- Opening Delimiter -

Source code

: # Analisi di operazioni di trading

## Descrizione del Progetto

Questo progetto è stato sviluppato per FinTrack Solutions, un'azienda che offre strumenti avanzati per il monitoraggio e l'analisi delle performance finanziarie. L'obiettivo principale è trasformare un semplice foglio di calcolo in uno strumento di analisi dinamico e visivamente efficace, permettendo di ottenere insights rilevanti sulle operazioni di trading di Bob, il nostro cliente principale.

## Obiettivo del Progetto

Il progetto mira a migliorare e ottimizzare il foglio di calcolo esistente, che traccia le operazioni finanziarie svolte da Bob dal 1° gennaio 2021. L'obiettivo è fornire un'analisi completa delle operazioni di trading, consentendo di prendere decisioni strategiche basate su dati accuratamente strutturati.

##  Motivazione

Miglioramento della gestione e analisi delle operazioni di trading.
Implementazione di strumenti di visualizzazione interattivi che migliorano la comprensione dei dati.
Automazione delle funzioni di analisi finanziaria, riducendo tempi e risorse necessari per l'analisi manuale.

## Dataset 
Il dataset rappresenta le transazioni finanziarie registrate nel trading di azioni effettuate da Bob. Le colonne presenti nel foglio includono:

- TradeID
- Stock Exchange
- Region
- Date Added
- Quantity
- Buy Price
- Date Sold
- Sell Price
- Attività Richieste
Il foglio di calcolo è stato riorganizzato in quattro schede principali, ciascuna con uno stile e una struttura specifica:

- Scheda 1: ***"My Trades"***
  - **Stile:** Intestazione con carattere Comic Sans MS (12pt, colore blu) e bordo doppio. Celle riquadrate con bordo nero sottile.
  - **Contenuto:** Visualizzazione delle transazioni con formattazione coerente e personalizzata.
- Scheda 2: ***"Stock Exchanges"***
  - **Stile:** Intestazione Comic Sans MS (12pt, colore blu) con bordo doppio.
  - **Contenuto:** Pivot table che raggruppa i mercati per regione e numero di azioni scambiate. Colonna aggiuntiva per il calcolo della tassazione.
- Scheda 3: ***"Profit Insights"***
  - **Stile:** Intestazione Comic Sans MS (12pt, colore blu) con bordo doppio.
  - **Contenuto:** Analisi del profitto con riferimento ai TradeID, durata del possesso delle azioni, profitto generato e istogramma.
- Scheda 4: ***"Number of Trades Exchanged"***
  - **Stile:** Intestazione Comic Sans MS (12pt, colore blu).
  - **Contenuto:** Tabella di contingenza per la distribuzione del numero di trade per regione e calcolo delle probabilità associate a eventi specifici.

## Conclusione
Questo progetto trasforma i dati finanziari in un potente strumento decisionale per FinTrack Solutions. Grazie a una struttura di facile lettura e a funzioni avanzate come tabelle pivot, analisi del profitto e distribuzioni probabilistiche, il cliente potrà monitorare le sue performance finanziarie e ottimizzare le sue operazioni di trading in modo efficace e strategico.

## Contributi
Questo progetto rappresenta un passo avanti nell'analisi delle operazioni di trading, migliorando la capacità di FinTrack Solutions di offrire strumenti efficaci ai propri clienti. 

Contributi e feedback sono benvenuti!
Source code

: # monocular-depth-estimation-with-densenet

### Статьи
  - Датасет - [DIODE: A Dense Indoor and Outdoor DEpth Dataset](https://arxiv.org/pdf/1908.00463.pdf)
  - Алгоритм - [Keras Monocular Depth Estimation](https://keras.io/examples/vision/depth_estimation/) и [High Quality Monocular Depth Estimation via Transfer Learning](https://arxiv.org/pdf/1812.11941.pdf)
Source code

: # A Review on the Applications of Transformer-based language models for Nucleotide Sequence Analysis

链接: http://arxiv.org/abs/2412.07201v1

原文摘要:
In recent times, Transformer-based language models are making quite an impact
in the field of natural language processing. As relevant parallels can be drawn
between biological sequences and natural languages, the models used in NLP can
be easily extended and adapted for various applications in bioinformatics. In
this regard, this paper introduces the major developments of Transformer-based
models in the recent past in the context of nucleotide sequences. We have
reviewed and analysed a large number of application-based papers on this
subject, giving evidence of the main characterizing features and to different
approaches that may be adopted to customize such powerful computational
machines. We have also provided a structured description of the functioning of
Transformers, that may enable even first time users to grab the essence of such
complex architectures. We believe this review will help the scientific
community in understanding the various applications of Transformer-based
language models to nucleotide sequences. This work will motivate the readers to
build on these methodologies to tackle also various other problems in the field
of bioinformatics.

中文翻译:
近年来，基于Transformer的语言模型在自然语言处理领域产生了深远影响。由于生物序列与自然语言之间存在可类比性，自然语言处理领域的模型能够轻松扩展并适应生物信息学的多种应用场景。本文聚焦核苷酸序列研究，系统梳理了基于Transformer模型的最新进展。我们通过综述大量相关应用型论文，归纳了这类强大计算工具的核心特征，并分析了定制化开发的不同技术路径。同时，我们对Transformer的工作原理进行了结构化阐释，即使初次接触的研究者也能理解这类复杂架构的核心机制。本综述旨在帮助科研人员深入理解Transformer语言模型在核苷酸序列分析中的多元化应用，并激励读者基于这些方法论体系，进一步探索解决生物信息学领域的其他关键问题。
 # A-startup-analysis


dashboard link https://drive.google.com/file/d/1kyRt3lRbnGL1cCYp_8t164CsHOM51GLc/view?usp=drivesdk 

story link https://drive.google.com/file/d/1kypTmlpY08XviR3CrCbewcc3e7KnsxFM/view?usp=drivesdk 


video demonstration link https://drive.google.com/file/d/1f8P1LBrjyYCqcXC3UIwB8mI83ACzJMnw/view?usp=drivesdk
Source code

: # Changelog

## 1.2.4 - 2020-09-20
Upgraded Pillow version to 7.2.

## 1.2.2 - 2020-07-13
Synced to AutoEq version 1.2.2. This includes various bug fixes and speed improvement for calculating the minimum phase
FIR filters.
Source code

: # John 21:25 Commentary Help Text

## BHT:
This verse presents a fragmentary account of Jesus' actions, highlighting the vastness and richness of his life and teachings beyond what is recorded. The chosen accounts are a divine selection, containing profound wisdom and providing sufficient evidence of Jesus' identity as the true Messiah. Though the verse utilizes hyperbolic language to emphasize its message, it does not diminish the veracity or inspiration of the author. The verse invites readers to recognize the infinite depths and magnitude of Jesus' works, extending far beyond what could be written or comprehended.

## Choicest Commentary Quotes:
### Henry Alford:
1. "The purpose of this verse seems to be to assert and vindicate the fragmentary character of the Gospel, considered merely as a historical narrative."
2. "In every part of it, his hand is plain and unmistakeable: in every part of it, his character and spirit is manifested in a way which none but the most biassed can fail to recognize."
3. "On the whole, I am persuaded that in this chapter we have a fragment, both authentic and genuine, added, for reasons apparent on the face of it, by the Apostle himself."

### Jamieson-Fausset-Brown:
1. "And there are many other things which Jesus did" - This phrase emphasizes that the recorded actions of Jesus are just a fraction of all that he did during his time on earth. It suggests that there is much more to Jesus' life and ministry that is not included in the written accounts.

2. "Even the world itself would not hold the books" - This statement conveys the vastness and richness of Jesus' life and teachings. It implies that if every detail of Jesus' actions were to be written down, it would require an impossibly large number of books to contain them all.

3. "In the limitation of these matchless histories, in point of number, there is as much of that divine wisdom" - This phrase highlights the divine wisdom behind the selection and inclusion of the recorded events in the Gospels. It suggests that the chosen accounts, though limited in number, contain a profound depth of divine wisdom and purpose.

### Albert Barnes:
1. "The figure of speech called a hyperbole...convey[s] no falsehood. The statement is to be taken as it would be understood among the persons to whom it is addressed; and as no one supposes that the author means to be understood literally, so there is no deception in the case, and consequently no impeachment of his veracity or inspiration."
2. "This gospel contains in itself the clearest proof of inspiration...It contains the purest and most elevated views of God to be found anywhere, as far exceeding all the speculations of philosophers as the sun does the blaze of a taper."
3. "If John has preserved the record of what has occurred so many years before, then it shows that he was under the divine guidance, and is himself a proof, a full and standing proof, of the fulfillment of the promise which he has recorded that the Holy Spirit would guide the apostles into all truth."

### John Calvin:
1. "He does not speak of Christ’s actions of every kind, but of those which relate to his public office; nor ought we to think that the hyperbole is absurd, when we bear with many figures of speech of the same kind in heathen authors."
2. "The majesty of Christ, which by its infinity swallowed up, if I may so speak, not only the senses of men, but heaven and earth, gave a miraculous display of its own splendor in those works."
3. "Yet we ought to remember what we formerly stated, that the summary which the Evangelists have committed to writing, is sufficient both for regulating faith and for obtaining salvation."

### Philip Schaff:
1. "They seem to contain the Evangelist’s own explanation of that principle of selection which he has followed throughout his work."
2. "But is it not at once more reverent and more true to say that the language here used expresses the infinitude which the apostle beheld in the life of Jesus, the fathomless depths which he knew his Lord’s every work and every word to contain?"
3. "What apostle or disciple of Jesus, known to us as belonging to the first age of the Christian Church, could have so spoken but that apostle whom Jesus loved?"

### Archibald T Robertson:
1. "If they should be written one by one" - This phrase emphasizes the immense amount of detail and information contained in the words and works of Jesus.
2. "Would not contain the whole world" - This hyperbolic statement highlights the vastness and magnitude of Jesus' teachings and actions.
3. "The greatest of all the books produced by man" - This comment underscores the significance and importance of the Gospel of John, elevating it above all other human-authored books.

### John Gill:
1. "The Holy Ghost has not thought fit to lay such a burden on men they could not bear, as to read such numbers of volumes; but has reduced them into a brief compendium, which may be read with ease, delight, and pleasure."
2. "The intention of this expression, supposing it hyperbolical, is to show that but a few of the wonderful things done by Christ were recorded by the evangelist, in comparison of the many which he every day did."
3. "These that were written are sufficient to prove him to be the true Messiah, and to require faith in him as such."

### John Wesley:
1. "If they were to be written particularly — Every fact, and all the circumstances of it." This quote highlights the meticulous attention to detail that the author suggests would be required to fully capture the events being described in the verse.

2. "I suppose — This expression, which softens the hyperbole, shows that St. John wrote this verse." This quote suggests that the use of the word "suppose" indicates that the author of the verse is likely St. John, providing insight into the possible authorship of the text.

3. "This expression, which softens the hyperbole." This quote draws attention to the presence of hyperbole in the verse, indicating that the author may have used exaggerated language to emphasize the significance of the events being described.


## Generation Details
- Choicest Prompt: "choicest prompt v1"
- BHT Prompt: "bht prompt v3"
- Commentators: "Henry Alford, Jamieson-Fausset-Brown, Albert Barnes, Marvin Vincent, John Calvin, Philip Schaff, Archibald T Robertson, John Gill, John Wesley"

- Closing Delimiter -

**Your instructions:** The answer must consist of every line from the records above that holds "profitto".

**Completed task:**
  - **Contenuto:** Analisi del profitto con riferimento ai TradeID, durata del possesso delle azioni, profitto generato e istogramma.
Questo progetto trasforma i dati finanziari in un potente strumento decisionale per FinTrack Solutions. Grazie a una struttura di facile lettura e a funzioni avanzate come tabelle pivot, analisi del profitto e distribuzioni probabilistiche, il cliente potrà monitorare le sue performance finanziarie e ottimizzare le sue operazioni di trading in modo efficace e strategico.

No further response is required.